# Task statement
Print each line of the listing below word for word, but leave the pictures out.

# Available data
··········

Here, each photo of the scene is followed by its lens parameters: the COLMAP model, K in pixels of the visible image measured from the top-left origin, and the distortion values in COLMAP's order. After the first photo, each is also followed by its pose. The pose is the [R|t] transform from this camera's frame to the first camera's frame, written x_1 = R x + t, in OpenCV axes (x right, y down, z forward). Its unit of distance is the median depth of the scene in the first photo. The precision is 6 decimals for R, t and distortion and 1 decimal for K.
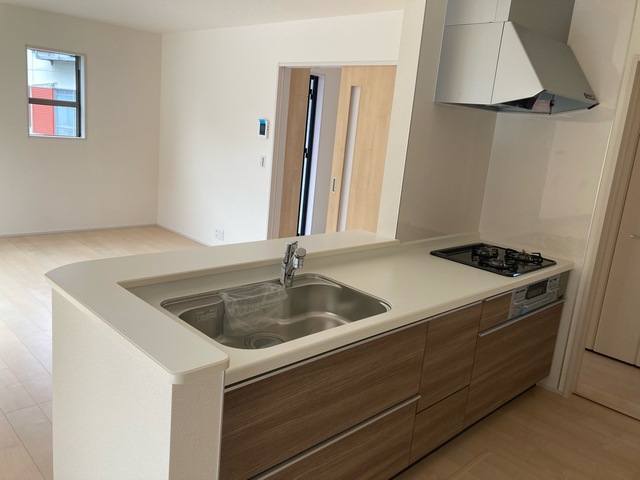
lens RADIAL K [[523.8, 0, 320.0], [0, 523.8, 240.0], [0, 0, 1]] dist [0.049586, -0.066169]
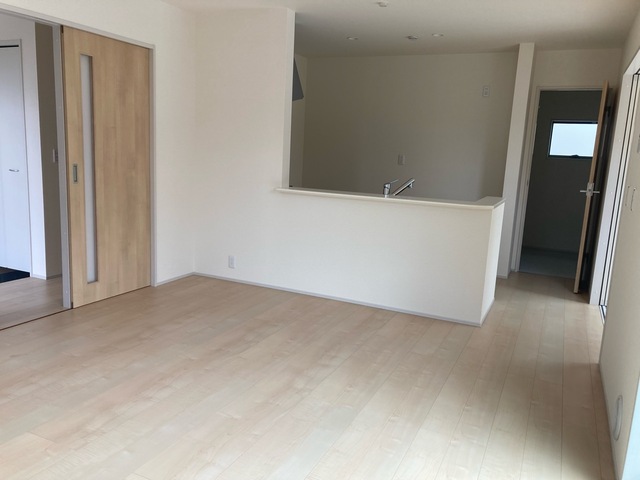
lens RADIAL K [[523.8, 0, 320.0], [0, 523.8, 240.0], [0, 0, 1]] dist [0.049586, -0.066169]
pose [[-0.349357, -0.268283, 0.897760, -1.121581], [0.124884, 0.936252, 0.328384, -0.296183], [-0.928630, 0.226839, -0.293582, 1.166348]]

··········

# Written reply
Here, each photo of the scene is followed by its lens parameters: the COLMAP model, K in pixels of the visible image measured from the top-left origin, and the distortion values in COLMAP's order. After the first photo, each is also followed by its pose. The pose is the [R|t] transform from this camera's frame to the first camera's frame, written x_1 = R x + t, in OpenCV axes (x right, y down, z forward). Its unit of distance is the median depth of the scene in the first photo. The precision is 6 decimals for R, t and distortion and 1 decimal for K.
lens RADIAL K [[523.8, 0, 320.0], [0, 523.8, 240.0], [0, 0, 1]] dist [0.049586, -0.066169]
lens RADIAL K [[523.8, 0, 320.0], [0, 523.8, 240.0], [0, 0, 1]] dist [0.049586, -0.066169]
pose [[-0.349357, -0.268283, 0.897760, -1.121581], [0.124884, 0.936252, 0.328384, -0.296183], [-0.928630, 0.226839, -0.293582, 1.166348]]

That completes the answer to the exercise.